Symptoms and transmission
Symptoms of viral gastroenteritis include nausea, vomiting, diarrhoea, fever, abdominal pain, headache and muscle aches. They can take up to three days to develop and usually last one to two days, sometimes longer.
The main treatment for viral gastroenteritis is to rest and drink plenty of fluids. Most people recover without complications but it may be serious for infants, people with suppressed immune systems, and the elderly.
The virus is present in the vomit and stool (faeces) of an infected person. Transmission can occur through cleaning up bodily fluids, person-to-person contact, sharing of contaminated objects, food via unwashed hands and occasionally inhaling airborne droplets when people vomit or have diarrhoea. These droplets can also contaminate surfaces with viral particles.
Transmission in childcare settings often occurs when unwashed hands are placed directly in mouths or touch food or drinks, or indirectly – by touching contaminated surfaces such as taps, toilet flush handles, children’s toys and nappies.
The best defence against the spread of viral gastroenteritis is to wash your hands thoroughly with soap and running water for at least 20 seconds before and after handling and eating food, and after using the toilet, changing nappies, or assisting someone who has vomiting or diarrhoea. Alcohol hand rub, while effective against some viruses is not sufficiently effective for preventing viral gastroenteritis.
If symptoms are severe or they persist, or you are concerned, see a GP for advice and possible testing.
Advice for parents and caregivers
- Keep children experiencing gastroenteritis home from childcare, kindergarten, camps or any other recreational group activities until 48 hours have passed since their last symptom.
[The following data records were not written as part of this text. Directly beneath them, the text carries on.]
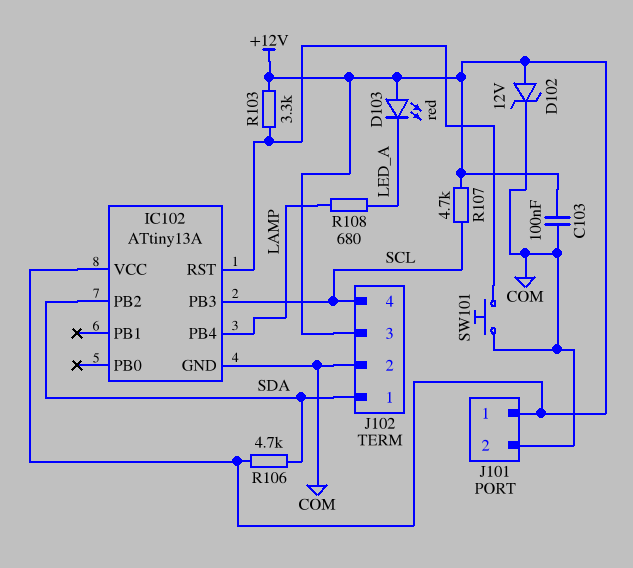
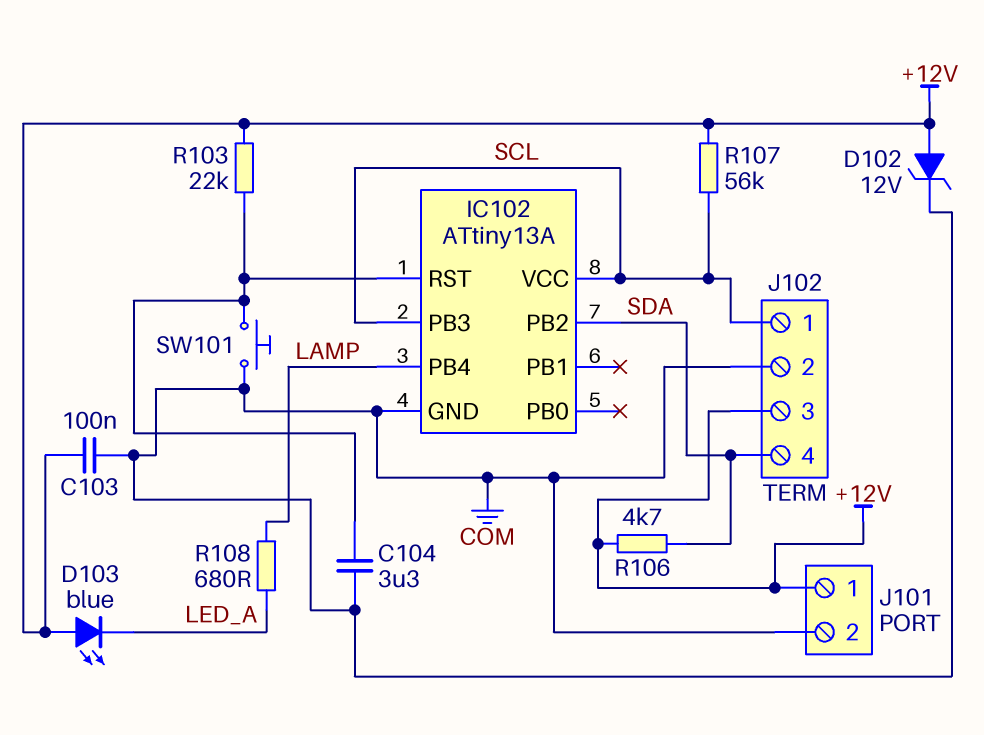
C104: none -> 3.3uF (COM, IC102/RST)
D103: LED red (A +12V, K LED_A) -> LED blue (A +12V, K LED_A)
IC102 pin VCC: +12V -> SCL
J102 pin 1: SDA -> SCL
J102 pin 4: SCL -> SDA
R103: 3.3k (+12V, IC102/RST) -> 22k (+12V, IC102/RST)
R107: 4.7k (+12V, SCL) -> 56k (+12V, SCL)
- Wash hands thoroughly and regularly with soap and running water, particularly after changing nappies, assisting someone with diarrhoea and/or vomiting and before preparing food.
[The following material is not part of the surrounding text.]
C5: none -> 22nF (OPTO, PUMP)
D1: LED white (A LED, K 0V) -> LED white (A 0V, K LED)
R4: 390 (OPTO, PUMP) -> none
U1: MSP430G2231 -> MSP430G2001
- Supervise and assist young children to wash hands properly.
- Cleaning and disinfection are important infection control measures and facilities should follow relevant .
- Immediately and thoroughly clean contaminated surfaces with hot, soapy water and then disinfect the area using a household disinfectant. If possible, disinfect with a freshly made sodium hypochlorite (bleach) solution, prepared according to manufacturer's instructions.
- Immediately remove and wash clothing or linen that may be contaminated with stool or vomit (use hot water and detergent).
- Wear gloves and a mask when cleaning up bodily fluids, including vomit, when symptoms commence at the centre.
- Anyone whose work involves handling food or looking after children, the elderly or other vulnerable individuals should also stay home until at least 48 hours after symptoms cease.
- Anyone recovering from gastroenteritis should avoid visiting hospitals, childcare centres and aged care facilities to avoid spreading the infection to those most vulnerable. Any person living in a household with someone who has gastroenteritis should refrain from visiting these settings until at least 48 hours after the last person in the household has recovered.